TEXT SEGMENT:
On Mon, 5 Aug 2002 08:02:34 -0400 "Nathan Newman" <nathan at newman.org>
writes:
> There's been remarkably little commentary on the passage of Fast
> Track last
> week.
>
> How about a Thanks Ralph for the result. Notably, againt the
> argument of
> those who said Clinton made it more likely for trade agreeements to
> pass,
> this vote is proof of the opposite. Fast track failed under
> Clinton, but
> despite overwhelming Democratic opposition in the House, it picked
> up so
> many more GOP votes under Bush that it was pushed through to
> passage.
So are you trying to tell us that if Gore had been elected president then fast track would not have passed. On the contrary, I would say that if Gore had been in the White House, a lot more Democrats would have voted for it, while most of the Republicans would have voted for it anyway, regardless of who was in the White House. Remember, the votes on NAFTA and GATT under Clinton. If anything, on an issue like this a Democratic president will usually have an easier time pissing on his party base. After all, it was a Democratic president, Bill Clinton, who abolished AFDC, not Reagan nor the elder Bush.

WRITTEN PROBLEM 1: Copy the entries word for word, starting at the line that contains "family: Troglodytidae" and ending with the last line of the entries, both included.
The text above has no connection to the entries that come after it.

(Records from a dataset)

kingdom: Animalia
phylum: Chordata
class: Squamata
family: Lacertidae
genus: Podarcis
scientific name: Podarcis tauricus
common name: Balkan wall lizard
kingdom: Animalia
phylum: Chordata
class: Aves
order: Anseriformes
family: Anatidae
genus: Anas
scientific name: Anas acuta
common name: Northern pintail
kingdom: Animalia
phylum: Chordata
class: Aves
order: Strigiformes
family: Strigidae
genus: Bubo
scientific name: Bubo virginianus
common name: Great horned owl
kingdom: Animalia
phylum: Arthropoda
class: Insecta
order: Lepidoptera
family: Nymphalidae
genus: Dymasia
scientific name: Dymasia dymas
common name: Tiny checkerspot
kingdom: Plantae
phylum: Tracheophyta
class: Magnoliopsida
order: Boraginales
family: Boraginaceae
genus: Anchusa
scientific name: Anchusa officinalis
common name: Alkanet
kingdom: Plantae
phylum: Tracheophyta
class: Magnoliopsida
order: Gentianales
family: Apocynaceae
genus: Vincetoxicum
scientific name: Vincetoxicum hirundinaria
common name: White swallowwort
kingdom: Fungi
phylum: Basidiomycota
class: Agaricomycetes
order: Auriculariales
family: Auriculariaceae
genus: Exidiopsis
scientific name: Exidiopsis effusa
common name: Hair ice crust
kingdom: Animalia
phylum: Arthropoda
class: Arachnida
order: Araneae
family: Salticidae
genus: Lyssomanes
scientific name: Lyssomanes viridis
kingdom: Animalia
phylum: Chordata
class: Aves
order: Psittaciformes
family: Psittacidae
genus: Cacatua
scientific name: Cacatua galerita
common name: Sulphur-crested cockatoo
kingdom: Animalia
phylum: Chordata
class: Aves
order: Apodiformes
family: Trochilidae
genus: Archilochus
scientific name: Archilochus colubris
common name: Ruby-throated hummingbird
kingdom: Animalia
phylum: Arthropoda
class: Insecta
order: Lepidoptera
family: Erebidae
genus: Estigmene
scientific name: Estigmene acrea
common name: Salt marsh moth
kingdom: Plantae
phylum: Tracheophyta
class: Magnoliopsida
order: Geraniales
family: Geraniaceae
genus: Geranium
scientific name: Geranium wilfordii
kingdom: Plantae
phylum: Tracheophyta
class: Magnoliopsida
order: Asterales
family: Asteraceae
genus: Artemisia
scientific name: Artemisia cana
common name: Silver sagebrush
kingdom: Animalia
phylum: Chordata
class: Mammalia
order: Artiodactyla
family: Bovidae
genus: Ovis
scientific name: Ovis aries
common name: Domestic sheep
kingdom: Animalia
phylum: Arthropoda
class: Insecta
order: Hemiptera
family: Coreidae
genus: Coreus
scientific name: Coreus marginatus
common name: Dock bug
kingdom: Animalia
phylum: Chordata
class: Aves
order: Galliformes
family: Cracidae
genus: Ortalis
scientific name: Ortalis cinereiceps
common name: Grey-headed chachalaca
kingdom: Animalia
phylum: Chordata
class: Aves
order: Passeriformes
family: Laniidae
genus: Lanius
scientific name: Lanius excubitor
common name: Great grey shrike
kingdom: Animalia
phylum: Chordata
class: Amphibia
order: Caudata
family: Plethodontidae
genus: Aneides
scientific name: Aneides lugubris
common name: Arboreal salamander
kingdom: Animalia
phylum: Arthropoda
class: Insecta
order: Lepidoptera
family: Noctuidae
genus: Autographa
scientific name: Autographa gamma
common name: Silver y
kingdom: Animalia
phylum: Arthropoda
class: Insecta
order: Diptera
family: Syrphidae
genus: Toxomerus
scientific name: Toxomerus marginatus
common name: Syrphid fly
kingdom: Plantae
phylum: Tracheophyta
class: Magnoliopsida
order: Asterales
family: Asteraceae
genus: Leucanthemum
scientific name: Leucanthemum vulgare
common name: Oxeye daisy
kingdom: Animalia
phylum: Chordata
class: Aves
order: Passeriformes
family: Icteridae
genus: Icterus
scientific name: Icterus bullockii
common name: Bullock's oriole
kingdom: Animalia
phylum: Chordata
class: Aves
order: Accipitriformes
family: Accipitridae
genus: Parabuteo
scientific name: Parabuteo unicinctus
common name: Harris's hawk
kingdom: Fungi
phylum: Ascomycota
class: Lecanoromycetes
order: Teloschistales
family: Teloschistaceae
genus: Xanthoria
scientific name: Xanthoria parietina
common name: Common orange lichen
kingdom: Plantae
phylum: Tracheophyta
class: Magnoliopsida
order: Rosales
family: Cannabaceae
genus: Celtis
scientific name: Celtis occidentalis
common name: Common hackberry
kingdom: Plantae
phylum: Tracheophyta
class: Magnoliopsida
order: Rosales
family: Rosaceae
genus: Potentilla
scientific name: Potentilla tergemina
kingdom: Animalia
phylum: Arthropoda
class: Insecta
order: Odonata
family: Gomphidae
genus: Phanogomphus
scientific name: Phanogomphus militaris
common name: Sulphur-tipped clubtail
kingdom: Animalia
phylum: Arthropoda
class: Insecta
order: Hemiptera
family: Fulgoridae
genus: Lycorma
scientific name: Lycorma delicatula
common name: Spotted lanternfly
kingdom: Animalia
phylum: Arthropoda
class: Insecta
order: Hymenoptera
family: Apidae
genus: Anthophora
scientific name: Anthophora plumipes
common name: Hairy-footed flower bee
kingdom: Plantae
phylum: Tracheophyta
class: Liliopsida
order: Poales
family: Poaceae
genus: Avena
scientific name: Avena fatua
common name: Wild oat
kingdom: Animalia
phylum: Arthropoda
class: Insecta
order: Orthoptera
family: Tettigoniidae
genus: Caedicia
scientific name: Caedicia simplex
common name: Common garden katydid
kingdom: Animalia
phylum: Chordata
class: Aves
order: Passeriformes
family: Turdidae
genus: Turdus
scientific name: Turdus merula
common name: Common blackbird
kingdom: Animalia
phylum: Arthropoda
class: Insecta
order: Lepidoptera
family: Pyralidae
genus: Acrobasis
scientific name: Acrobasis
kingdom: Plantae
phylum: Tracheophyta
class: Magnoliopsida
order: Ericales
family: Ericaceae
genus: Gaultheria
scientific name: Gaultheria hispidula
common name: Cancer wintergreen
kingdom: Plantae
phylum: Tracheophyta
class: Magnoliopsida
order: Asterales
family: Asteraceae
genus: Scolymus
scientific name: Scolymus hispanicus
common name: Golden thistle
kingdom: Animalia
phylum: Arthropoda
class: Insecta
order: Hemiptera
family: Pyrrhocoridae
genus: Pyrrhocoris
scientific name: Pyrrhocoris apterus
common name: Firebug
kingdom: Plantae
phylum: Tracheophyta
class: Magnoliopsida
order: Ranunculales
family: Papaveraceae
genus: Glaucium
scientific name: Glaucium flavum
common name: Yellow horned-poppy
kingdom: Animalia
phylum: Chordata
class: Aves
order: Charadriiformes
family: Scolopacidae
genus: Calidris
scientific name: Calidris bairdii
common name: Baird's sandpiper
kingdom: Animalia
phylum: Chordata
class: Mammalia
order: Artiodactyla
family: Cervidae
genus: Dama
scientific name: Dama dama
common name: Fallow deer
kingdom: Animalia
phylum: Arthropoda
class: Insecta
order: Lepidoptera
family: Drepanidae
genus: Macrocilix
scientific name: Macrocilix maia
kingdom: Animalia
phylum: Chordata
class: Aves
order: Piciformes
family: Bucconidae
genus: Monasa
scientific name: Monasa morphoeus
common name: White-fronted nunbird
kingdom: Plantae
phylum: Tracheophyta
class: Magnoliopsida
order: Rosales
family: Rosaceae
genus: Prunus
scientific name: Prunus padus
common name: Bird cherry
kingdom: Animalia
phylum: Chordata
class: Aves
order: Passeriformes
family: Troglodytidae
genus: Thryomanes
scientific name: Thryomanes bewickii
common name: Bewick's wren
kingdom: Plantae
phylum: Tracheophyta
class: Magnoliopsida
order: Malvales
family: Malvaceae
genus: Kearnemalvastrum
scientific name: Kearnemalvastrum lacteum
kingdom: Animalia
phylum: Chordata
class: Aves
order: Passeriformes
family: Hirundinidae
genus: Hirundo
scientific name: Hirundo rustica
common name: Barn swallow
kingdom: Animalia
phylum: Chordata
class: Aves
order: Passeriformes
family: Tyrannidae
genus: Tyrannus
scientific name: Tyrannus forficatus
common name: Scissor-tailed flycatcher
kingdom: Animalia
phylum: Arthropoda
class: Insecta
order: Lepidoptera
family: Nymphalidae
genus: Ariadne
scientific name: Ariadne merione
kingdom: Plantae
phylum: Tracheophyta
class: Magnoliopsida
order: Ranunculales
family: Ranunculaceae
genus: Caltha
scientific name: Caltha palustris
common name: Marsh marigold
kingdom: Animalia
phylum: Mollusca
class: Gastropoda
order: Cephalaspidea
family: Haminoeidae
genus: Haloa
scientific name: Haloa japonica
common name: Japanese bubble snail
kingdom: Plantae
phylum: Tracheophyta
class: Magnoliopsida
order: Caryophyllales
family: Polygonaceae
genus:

WRITTEN PROBLEM 2: According to the email, which president abolished AFDC?

EXERCISE ANSWER 1:
family: Troglodytidae
genus: Thryomanes
scientific name: Thryomanes bewickii
common name: Bewick's wren
kingdom: Plantae
phylum: Tracheophyta
class: Magnoliopsida
order: Malvales
family: Malvaceae
genus: Kearnemalvastrum
scientific name: Kearnemalvastrum lacteum
kingdom: Animalia
phylum: Chordata
class: Aves
order: Passeriformes
family: Hirundinidae
genus: Hirundo
scientific name: Hirundo rustica
common name: Barn swallow
kingdom: Animalia
phylum: Chordata
class: Aves
order: Passeriformes
family: Tyrannidae
genus: Tyrannus
scientific name: Tyrannus forficatus
common name: Scissor-tailed flycatcher
kingdom: Animalia
phylum: Arthropoda
class: Insecta
order: Lepidoptera
family: Nymphalidae
genus: Ariadne
scientific name: Ariadne merione
kingdom: Plantae
phylum: Tracheophyta
class: Magnoliopsida
order: Ranunculales
family: Ranunculaceae
genus: Caltha
scientific name: Caltha palustris
common name: Marsh marigold
kingdom: Animalia
phylum: Mollusca
class: Gastropoda
order: Cephalaspidea
family: Haminoeidae
genus: Haloa
scientific name: Haloa japonica
common name: Japanese bubble snail
kingdom: Plantae
phylum: Tracheophyta
class: Magnoliopsida
order: Caryophyllales
family: Polygonaceae
genus:

EXERCISE ANSWER 2: Bill Clinton